_What you will do_.
(a) Answer these from the review email about parallel apply for streamed transactions:
(i) Which patch version do the review comments cover?
(ii) According to comment 1.1, what is now missing because the protocol version was bumped?
(iii) On what date was the review email sent?
(b) Resume the review email about parallel apply for streamed transactions, picking up right after its last line.

_Document section_.
Re: Perform streaming logical transactions by background workers and parallel apply

From: Peter Smith <smithpb2250(at)gmail(dot)com>
To: "wangw(dot)fnst(at)fujitsu(dot)com" <wangw(dot)fnst(at)fujitsu(dot)com>
Cc: Amit Kapila <amit(dot)kapila16(at)gmail(dot)com>, Masahiko Sawada <sawada(dot)mshk(at)gmail(dot)com>, "shiy(dot)fnst(at)fujitsu(dot)com" <shiy(dot)fnst(at)fujitsu(dot)com>, "houzj(dot)fnst(at)fujitsu(dot)com" <houzj(dot)fnst(at)fujitsu(dot)com>, PostgreSQL Hackers <pgsql-hackers(at)lists(dot)postgresql(dot)org>
Subject: Re: Perform streaming logical transactions by background workers and parallel apply
Date: 2022-07-26 09:56:07
Message-ID: CAHut+Ps-GR3v1NQcbVYzRsE_LLQL9F73Tv_A6sFTwry7+MOe7g@mail.gmail.com
Views: Raw Message | Whole Thread | Download mbox | Resend email
Thread:
Lists: pgsql-hackers

Here are some review comment for patch v19-0001:

======

1.1 Missing docs for protocol version

Since you bumped the logical replication protocol version for this
patch, now there is some missing documentation to describe this new
protocol version. e.g. See here [1]

======

1.2 doc/src/sgml/config.sgml

+ <para>
+ Maximum number of apply background workers per subscription. This
+ parameter controls the amount of parallelism of the streaming of
+ in-progress transactions when subscription parameter
+ <literal>streaming = parallel</literal>.
+ </para>

SUGGESTION
Maximum number of apply background workers per subscription. This
parameter controls the amount of parallelism for streaming of
in-progress transactions with subscription parameter
<literal>streaming = parallel</literal>.

_Human pose keypoint data_.
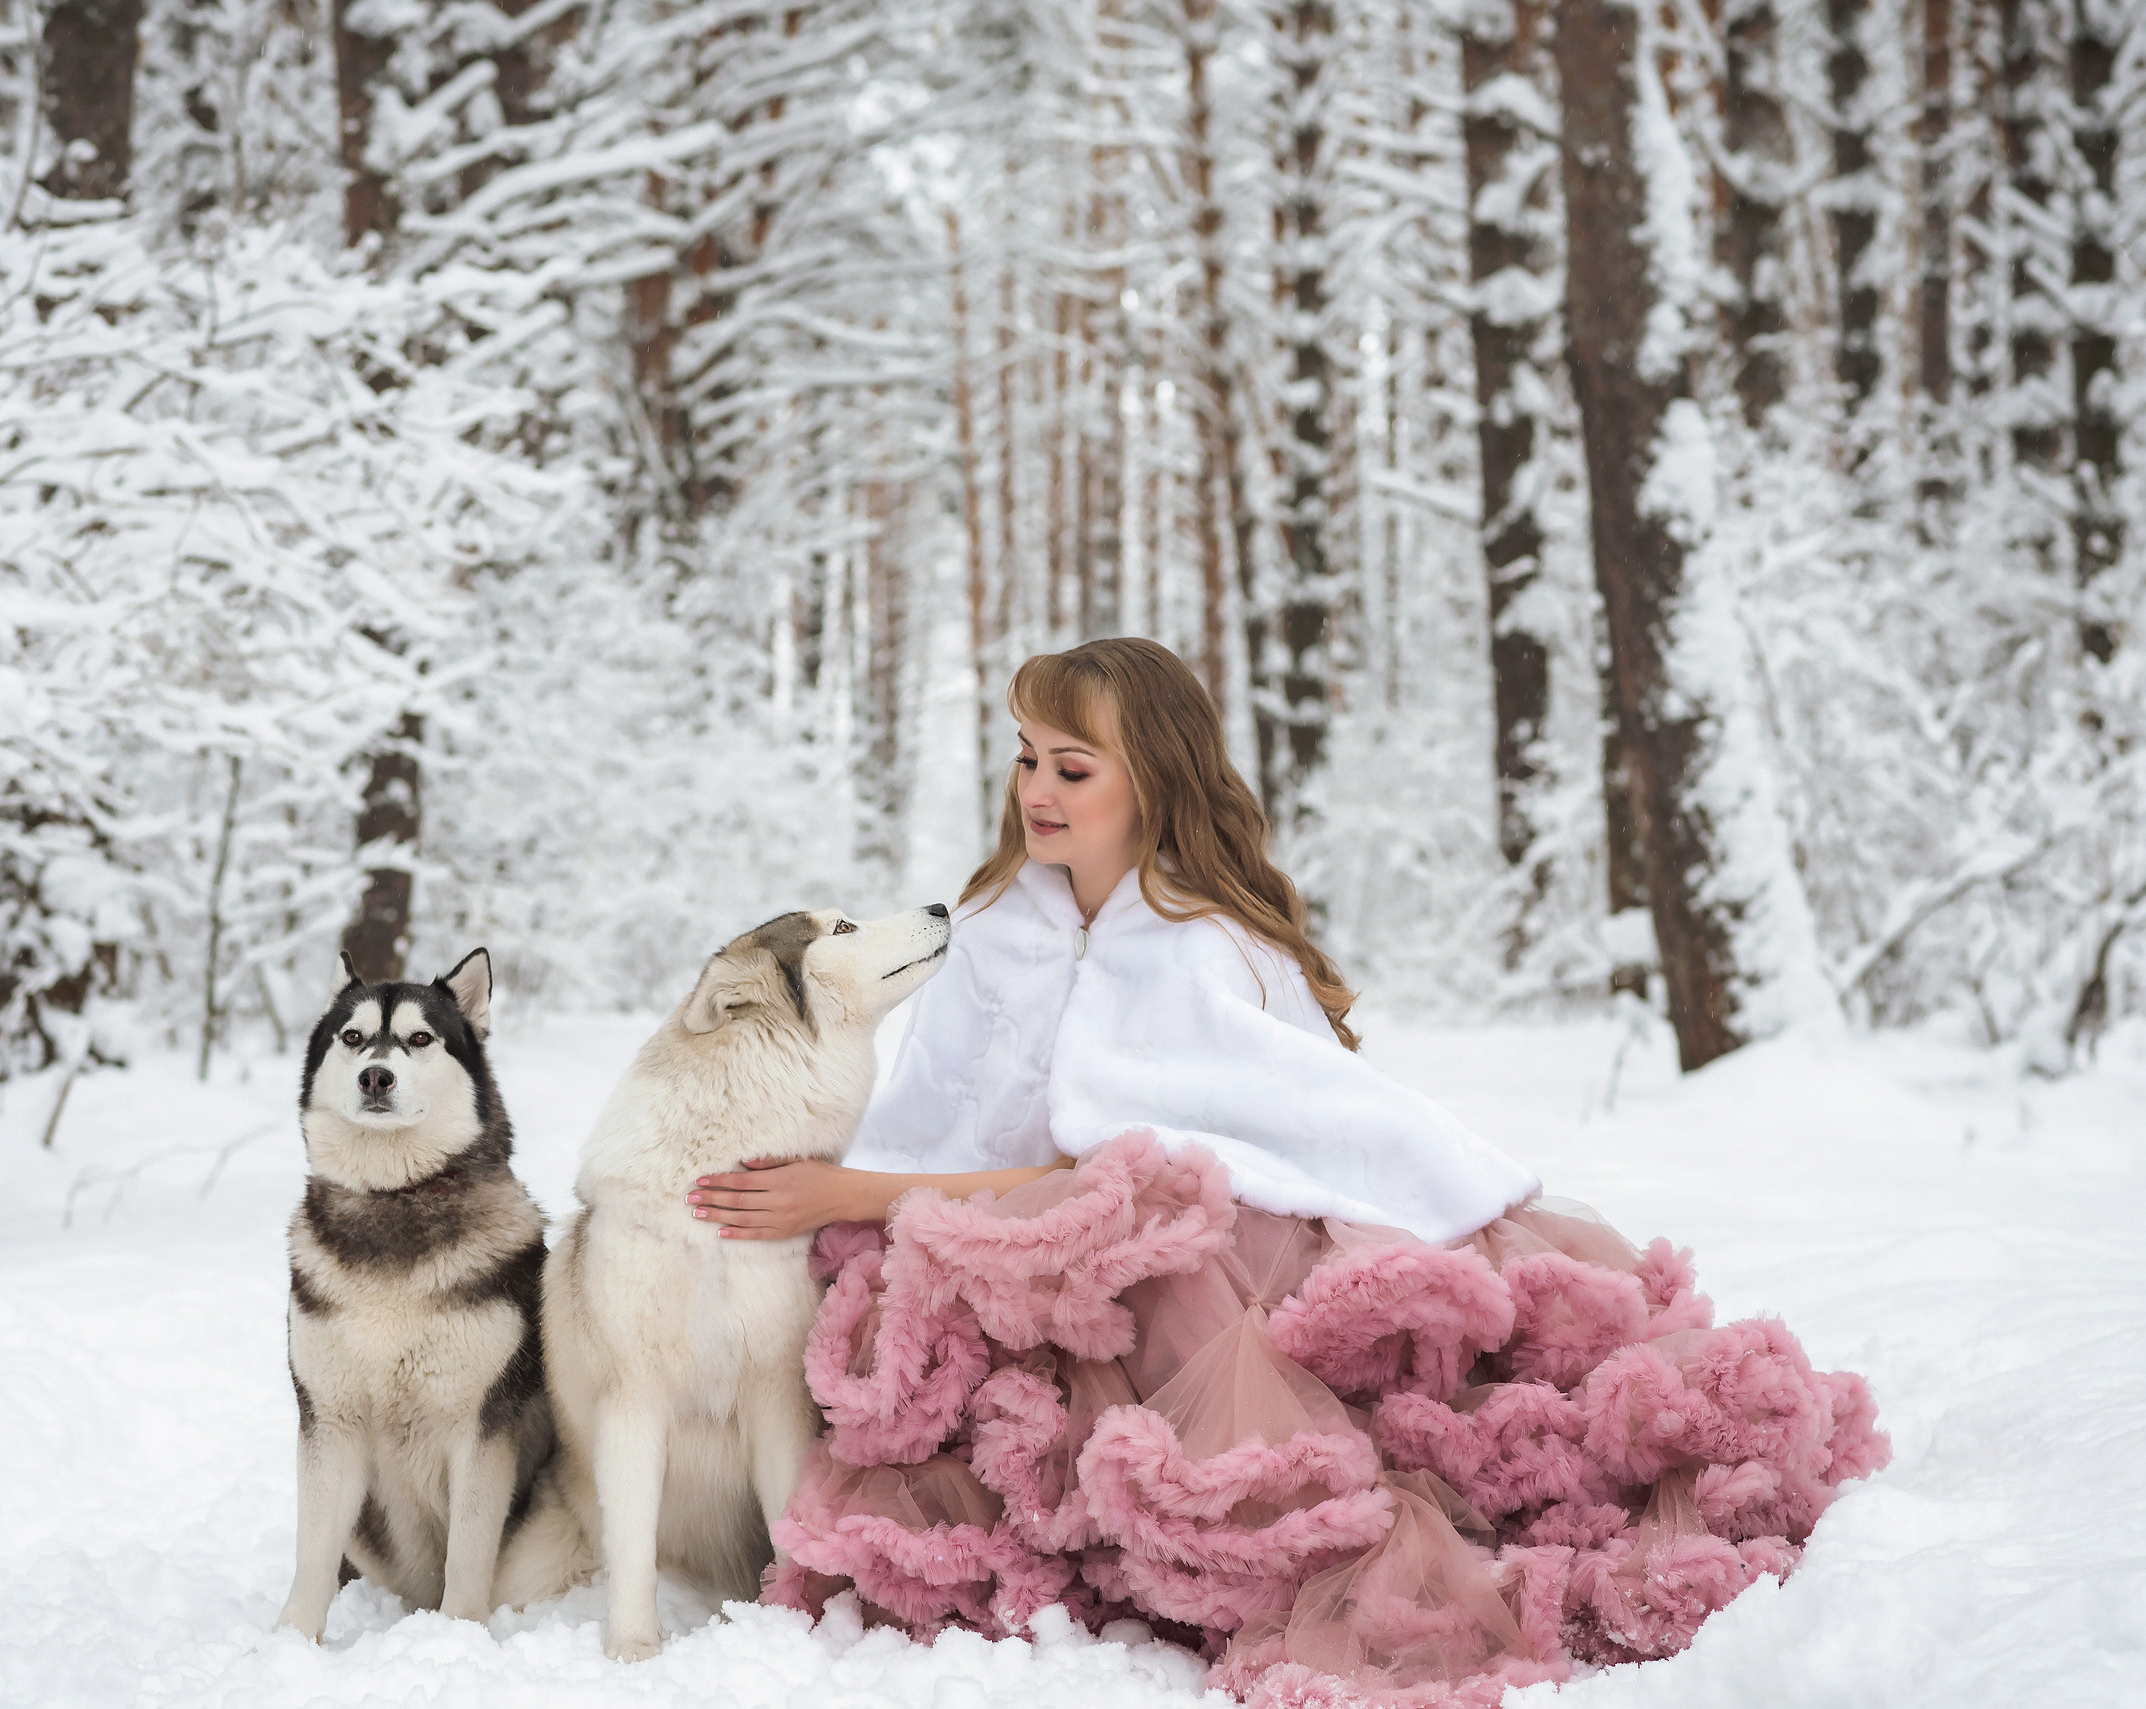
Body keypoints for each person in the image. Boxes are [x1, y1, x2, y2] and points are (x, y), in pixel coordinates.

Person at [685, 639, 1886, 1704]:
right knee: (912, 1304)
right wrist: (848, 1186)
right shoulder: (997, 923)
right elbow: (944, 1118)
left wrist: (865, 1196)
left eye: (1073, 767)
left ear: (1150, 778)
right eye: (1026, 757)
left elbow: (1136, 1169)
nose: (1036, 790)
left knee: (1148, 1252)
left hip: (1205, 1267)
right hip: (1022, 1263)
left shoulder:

_Activity answers_.
(a)
(i) Patch v19-0001.
(ii) Documentation describing the new logical replication protocol version.
(iii) 2022-07-26.

(b)
======

1.3 src/sgml/protocol.sgml

@@ -6809,6 +6809,25 @@ psql "dbname=postgres replication=database" -c
"IDENTIFY_SYSTEM;"
</listitem>
</varlistentry>

+ <varlistentry>
+ <term>Int64 (XLogRecPtr)</term>
+ <listitem>
+ <para>
+ The LSN of the abort.
+ </para>
+ </listitem>
+ </varlistentry>
+
+ <varlistentry>
+ <term>Int64 (TimestampTz)</term>
+ <listitem>
+ <para>
+ Abort timestamp of the transaction. The value is in number
+ of microseconds since PostgreSQL epoch (2000-01-01).
+ </para>
+ </listitem>
+ </varlistentry>

There are missing notes on these new fields. They both should says
something like "This field is available since protocol version 4."
(See similar examples on the same docs page)

======

1.4 src/backend/replication/logical/applybgworker.c - apply_bgworker_start

Previously [1] I wrote:
> The Assert that the entries in the free-list are FINISHED seems like
> unnecessary checking. IIUC, code is already doing the Assert that
> entries are FINISHED before allowing them into the free-list in the
> first place.

IMO this Assert just causes unnecessary doubts, but if you really want
to keep it then I think it belongs logically *above* the
list_delete_last.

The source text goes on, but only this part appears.